Aksi yang dihadiri oleh sekitar 30 massa aksi dengan posisi barisan massa aksi laki-laki di dekat mobil komando dengan membentangkan banner bertuliskan "Tolak! Permendikbudristek No 30 Tahun 2021, Aturan Sekuler Legalkan Seks Bebas".
Sedangkan untuk massa aksi perempuan berada tepat di depan papan nama Gedung DPRD Kota Malang dengan membentangkan banner berwarna merah dengan tulisan yang sama. Lalu juga terdapat massa aksi yang membawa poster bertuliskan "Syariat Islam, Solusi Tuntas Masalah Kekerasan Seksual".
"Memang kita sebagai perwakilan mahasiswa muslim ya tetep yang kita utarakan sesuai Syariat Islam yang memang disitu bisa mempersoalkan laki-laki maupun perempuan," terang Khotibul.
Menurutnya, Permendikbudristek Nomor 30 Tahun 2021 ini harus ditinjau ulang terkait frasa-frasa yang menurut FMMPB Malang Raya masih mengambang dan tidak terperinci.
Baca Juga : Tuai Protes, Perusahaan Malaysia Bangun SPBU di Surabaya Tanpa Kula Nuwun RT dan RW
Pihaknya mengkhawatirkan, jika masih menggunakan frasa dan pengertian yang sama, nantinya untuk implementasi dari Permendikbudristek Nomor 30 Tahun 2021 bakal dimanfaatkan oleh orang-orang yang tidak bertanggungjawab dan berdampak buruk bagi masyarakat maupun mahasiswa.
Maka dari itu, pihaknya pun menolak dengan keras adanya Permendikbudristek Nomor 30 Tahun 2021 sebelum adanya revisi maupun penjelasan frasa secara terperinci dan tidak terindikasi sebagai peraturan yang sekuler.
"Jadi harus diubah, dalam artian frasa-frasa yang tadi ada harus diulas kembali. Kalau di undang-undang kan dia berkesinambungan, alasan ditolak ya kan memang berkesinambungan point satu dengan point selanjutnya," tutur Khotibul.

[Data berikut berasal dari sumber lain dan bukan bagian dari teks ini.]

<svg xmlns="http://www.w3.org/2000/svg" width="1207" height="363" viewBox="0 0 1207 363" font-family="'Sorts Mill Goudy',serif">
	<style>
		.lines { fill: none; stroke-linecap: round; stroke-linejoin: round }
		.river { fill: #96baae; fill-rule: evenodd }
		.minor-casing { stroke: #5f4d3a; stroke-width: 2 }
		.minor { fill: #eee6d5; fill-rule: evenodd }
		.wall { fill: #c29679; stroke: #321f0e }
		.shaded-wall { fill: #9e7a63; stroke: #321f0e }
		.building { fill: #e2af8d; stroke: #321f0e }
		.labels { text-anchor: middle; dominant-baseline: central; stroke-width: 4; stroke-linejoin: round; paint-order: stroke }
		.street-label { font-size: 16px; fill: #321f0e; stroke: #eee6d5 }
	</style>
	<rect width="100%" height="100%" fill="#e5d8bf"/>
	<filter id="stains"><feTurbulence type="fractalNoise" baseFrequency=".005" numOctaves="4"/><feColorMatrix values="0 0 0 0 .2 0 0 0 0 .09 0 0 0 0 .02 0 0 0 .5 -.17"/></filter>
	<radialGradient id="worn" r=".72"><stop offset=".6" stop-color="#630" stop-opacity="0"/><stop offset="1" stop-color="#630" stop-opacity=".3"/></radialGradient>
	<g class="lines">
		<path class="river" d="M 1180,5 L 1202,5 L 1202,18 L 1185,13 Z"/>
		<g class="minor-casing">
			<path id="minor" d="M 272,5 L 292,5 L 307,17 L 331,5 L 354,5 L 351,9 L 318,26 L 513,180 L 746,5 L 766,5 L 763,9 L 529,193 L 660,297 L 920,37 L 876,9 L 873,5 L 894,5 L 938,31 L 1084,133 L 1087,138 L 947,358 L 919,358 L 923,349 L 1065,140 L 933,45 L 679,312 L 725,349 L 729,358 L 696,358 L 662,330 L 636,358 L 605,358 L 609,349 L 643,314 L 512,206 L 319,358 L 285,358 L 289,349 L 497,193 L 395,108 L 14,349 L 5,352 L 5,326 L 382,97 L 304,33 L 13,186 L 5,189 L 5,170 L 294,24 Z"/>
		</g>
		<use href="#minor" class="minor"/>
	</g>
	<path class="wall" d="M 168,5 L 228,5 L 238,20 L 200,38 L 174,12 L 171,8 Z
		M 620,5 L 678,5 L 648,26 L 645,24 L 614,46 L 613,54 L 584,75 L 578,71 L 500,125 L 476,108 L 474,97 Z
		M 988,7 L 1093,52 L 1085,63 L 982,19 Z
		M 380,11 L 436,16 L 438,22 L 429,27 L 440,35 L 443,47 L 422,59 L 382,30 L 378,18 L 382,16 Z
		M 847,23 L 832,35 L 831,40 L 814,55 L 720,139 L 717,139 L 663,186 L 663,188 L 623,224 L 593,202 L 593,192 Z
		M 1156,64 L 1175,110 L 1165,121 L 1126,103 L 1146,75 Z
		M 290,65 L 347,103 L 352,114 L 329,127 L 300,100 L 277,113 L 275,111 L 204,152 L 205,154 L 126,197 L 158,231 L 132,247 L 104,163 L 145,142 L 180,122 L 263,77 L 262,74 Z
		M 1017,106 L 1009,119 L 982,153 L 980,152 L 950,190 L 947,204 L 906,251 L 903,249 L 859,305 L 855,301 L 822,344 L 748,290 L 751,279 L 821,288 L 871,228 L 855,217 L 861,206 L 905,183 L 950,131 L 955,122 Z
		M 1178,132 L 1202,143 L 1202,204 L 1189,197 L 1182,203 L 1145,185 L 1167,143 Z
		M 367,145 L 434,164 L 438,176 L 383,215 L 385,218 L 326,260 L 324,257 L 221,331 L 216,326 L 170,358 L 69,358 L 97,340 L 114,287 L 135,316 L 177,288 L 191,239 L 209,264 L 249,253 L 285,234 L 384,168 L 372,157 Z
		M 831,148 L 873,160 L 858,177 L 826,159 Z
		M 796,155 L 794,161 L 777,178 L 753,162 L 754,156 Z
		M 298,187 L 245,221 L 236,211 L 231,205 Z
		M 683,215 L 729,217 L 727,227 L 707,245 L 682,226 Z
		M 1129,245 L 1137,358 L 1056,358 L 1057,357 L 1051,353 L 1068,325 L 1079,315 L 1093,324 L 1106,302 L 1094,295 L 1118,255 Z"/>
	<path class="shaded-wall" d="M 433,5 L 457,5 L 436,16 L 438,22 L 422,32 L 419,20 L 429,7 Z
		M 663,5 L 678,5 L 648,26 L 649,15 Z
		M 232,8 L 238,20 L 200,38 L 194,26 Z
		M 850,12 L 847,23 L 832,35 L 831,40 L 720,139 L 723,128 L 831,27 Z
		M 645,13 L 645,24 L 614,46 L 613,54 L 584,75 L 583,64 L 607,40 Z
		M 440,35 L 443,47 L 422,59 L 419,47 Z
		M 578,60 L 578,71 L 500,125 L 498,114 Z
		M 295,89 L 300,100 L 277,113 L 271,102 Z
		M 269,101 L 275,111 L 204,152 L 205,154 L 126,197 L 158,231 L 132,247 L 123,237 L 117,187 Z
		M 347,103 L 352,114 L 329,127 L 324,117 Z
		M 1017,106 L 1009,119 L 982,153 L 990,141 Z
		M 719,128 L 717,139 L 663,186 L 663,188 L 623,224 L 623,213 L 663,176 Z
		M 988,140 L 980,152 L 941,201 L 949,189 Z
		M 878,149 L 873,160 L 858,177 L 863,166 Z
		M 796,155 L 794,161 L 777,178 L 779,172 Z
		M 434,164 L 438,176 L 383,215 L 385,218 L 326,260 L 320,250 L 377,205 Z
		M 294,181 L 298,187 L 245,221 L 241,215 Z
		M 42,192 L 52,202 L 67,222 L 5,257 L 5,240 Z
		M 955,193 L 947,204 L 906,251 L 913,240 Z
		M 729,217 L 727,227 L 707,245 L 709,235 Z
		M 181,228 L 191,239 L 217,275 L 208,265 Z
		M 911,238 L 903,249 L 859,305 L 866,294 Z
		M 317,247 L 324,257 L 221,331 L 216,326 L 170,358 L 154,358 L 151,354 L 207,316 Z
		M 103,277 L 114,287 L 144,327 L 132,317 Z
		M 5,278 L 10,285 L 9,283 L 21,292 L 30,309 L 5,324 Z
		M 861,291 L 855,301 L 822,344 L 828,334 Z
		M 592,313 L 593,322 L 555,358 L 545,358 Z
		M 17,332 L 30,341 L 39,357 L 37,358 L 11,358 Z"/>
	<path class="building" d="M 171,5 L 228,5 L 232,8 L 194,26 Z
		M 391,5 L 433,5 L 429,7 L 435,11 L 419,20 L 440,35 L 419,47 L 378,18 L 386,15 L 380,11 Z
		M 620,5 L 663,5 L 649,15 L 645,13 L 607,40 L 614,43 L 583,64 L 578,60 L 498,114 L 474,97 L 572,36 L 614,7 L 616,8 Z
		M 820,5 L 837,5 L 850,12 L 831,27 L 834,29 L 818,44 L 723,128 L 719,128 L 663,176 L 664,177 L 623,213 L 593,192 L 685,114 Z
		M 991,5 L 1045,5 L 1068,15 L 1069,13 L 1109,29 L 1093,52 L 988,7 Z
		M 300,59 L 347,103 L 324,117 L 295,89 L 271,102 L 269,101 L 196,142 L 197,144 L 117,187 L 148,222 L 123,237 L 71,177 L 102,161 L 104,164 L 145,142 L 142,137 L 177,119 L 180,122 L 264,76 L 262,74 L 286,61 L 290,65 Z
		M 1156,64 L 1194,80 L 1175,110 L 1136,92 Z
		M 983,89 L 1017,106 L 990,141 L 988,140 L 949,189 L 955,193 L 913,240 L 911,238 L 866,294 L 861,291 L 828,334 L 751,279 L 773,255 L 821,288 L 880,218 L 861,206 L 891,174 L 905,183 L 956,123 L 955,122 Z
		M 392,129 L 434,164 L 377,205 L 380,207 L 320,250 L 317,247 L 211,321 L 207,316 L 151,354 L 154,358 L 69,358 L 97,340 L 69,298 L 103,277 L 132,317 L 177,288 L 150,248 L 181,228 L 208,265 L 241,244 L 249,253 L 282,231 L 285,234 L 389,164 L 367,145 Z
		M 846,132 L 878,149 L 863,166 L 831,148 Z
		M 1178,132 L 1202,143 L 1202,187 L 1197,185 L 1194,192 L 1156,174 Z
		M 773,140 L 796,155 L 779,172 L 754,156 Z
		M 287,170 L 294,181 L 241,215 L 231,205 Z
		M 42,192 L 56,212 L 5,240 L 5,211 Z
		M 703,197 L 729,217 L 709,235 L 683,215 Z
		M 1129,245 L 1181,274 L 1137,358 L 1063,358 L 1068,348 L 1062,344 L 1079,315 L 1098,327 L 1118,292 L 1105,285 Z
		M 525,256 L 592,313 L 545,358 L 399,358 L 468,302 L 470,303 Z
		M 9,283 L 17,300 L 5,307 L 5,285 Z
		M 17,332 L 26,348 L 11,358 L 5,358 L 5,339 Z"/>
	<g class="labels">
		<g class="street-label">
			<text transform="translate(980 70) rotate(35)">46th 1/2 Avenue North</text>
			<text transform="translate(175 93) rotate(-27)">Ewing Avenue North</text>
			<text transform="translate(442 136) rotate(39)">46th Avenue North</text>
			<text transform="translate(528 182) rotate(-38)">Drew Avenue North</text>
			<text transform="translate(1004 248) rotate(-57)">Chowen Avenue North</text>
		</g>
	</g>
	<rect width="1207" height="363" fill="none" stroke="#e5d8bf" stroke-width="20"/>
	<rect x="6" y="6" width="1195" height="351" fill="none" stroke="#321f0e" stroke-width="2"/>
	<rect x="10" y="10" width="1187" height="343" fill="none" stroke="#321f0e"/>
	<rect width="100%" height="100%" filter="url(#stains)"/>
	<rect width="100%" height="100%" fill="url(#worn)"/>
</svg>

Sementara itu, untuk tahapan lanjutan rangkaian aksi dari FMMPB adalah audiensi. Namun pihaknya mengatakan belum bisa dilakukan saat ini. "Jadi kita sampaikan terlebih dahulu aspirasi kita, berharap undang-undang yang diterapkan itu tidak liberal," pungkas Khotibul.